1929’da madrid elçiliğine atanan yahya kemal bey ispanyol bir arkadaşına hala dillere desten olmuş bir raks gecesi yaşamadığından bahseder ve akabinde endülüs’e davet edilir. Şiirin ilk dizeleri daha o gece şekillenir.
Zil, şal ve gül.
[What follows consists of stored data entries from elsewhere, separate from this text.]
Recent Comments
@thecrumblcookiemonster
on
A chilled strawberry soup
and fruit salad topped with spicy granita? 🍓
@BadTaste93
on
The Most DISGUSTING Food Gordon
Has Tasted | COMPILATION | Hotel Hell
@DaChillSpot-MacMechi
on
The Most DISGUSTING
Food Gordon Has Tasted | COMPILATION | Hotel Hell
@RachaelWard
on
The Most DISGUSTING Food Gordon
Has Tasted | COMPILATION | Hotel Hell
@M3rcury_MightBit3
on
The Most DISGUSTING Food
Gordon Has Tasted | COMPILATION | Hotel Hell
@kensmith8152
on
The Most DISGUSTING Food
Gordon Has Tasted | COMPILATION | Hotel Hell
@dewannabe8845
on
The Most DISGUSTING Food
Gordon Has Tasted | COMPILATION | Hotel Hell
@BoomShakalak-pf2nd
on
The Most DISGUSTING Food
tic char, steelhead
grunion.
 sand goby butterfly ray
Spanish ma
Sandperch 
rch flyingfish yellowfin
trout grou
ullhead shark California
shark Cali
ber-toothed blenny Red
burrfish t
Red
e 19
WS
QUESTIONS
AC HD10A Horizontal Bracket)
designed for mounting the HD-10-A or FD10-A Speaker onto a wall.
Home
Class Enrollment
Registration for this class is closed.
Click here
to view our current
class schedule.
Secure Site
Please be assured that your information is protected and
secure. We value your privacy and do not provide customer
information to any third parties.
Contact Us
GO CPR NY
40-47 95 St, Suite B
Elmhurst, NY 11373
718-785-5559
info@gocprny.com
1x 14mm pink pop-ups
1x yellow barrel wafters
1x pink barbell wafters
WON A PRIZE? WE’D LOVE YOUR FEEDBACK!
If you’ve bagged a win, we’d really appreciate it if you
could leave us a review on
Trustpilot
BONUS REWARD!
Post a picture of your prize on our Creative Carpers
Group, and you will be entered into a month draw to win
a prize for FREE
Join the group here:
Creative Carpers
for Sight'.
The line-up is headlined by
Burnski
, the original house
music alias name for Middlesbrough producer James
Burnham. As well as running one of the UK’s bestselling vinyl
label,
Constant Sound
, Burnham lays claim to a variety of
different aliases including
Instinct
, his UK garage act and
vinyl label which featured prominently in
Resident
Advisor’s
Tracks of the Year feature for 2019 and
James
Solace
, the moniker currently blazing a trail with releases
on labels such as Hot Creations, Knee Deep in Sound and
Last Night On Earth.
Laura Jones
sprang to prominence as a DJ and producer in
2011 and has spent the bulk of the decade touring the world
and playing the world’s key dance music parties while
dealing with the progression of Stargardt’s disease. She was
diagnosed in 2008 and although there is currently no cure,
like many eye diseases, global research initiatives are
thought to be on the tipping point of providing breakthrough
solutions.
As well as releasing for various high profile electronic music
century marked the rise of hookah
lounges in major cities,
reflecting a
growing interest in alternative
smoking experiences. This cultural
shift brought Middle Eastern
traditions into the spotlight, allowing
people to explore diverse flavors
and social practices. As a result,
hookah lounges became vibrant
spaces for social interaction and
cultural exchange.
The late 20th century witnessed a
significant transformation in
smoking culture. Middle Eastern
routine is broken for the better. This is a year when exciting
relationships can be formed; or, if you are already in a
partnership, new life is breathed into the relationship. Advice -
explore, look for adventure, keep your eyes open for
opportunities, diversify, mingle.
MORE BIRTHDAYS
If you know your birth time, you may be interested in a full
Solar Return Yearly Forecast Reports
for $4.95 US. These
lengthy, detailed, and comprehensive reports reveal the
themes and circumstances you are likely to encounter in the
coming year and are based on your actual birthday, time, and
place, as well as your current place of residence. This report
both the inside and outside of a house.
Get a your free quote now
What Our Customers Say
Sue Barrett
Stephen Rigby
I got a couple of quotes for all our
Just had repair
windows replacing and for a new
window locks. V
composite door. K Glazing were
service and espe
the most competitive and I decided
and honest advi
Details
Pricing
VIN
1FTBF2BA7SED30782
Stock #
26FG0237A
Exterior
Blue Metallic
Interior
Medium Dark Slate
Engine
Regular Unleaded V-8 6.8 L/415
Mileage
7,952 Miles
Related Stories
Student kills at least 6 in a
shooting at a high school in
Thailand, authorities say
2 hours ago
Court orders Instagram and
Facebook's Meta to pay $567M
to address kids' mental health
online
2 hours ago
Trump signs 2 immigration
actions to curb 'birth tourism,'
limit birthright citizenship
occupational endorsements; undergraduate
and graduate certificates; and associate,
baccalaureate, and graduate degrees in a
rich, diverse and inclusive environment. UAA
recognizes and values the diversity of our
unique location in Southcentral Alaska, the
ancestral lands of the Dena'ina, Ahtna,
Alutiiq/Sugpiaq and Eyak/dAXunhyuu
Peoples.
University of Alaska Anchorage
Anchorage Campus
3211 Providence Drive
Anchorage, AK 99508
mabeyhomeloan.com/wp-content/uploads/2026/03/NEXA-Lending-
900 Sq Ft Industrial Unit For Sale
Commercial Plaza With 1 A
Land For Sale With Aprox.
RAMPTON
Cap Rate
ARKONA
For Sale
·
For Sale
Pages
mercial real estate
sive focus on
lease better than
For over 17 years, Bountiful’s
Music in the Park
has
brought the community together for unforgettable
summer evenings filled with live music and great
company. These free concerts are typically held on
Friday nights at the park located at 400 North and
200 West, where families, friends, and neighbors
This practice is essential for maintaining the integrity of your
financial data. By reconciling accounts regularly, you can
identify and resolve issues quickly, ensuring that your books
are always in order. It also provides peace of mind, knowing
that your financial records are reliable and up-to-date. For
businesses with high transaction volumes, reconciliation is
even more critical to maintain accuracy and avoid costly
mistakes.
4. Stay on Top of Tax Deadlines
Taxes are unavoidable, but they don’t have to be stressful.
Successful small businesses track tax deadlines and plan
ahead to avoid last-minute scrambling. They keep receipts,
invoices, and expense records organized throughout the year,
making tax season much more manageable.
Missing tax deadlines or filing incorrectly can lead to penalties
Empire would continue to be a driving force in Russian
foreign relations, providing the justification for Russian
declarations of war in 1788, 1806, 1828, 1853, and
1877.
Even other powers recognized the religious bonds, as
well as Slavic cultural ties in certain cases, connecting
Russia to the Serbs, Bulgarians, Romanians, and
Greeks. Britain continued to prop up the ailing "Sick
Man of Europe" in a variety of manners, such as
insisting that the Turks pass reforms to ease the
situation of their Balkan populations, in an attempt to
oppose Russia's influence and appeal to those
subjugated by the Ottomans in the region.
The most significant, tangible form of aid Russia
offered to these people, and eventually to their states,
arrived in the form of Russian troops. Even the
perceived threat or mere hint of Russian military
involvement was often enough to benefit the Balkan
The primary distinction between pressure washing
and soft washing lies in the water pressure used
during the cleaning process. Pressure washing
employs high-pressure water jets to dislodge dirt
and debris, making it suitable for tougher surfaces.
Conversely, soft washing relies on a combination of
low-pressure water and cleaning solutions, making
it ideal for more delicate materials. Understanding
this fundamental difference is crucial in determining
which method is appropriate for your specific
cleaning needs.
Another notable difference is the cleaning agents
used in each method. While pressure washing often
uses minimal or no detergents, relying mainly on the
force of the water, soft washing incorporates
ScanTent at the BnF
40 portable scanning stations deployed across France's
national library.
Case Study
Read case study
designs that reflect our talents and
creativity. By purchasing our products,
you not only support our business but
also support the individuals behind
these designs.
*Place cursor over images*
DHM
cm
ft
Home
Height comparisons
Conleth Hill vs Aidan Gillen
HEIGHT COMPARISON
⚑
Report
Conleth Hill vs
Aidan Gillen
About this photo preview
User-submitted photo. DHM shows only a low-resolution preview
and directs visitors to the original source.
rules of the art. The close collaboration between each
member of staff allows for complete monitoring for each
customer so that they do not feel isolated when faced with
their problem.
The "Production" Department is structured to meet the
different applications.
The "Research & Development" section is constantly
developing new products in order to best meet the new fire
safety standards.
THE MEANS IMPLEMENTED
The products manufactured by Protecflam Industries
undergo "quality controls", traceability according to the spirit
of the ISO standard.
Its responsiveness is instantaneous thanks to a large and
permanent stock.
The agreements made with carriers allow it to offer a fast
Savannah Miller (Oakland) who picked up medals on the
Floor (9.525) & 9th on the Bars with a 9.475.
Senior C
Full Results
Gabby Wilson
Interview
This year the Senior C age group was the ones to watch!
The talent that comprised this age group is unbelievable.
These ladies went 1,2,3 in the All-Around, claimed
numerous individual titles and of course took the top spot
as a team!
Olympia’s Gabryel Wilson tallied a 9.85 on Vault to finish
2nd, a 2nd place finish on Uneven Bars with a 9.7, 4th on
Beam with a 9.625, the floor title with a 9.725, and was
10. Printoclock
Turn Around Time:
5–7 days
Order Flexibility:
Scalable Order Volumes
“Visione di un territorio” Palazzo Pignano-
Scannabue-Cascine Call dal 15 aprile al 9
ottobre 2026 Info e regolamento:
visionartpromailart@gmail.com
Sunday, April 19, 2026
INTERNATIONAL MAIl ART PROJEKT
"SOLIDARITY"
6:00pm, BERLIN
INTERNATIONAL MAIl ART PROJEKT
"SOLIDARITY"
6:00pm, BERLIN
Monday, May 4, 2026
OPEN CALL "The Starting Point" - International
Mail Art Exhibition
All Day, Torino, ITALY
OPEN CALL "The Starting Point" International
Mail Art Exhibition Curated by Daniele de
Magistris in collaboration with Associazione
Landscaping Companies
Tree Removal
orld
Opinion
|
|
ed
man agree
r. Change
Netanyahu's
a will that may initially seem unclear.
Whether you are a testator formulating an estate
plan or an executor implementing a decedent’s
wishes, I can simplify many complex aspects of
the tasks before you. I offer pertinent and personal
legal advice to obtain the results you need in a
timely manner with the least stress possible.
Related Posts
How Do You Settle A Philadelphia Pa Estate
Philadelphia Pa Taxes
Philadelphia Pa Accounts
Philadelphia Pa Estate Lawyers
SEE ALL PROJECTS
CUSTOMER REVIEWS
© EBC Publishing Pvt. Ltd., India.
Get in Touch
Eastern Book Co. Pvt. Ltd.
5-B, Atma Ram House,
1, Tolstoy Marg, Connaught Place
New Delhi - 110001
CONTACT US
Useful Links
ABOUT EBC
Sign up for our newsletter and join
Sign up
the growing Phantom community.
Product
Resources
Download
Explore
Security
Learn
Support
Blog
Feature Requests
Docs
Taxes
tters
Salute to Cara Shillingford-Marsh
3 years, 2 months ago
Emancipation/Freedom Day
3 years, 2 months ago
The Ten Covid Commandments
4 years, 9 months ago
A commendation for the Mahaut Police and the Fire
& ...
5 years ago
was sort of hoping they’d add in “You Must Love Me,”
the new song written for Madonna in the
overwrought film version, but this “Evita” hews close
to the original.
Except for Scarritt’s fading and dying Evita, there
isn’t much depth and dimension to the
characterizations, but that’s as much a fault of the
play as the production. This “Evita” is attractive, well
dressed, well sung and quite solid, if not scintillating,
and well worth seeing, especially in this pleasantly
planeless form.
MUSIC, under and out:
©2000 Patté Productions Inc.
Bu bahçede raksın bütün hızı...
Şevk akşamında Endülüs üç defa kırmızı...”
tatlı raks gecesi önce şiire sonra münir nurettin selçuk vasıtasıyla melodilere dökülmüş nihayetinde o nahif ilhama bizler için bir pencere açılmıştır.
münir nurettin selçuk bu şiiri besteleyeceğinin sözünü verir lakin yahya kemal'in bu besteyi dinlemeye ömrü vefa etmemiştir. bildiğim kadarıyla böyleydi...
şimdi dinleyeceğiniz kayıtta saz heyetinin eseri çalmaktaki isteksizliğine, münir beyin yer yer alkışlarıyla yer yer sesiyle sazendelere işaret ederek tempoyu yükseltme çabalarına şahit olacaksınız..
bu isteksizlikteki sebebi bu bestenin o dönemde belli çevrelerce kabul görmemesiyle açıklayabiliriz.
eser elbetteki zaman içinde hak ettiği değeri görmüş
ve türk müziğinin şaheserleri arasındaki yerini almıştır..
fakat her yeni çalışma takdir edersiniz ki belli çevrelerce önceleri kabul görmez, yoğun şekilde eleştirilir...
evet yıllar yıllar öncesine ait bir kayıt.. insan zamandan sıyrılıyor ve adeta o anın içine dahil oluyor.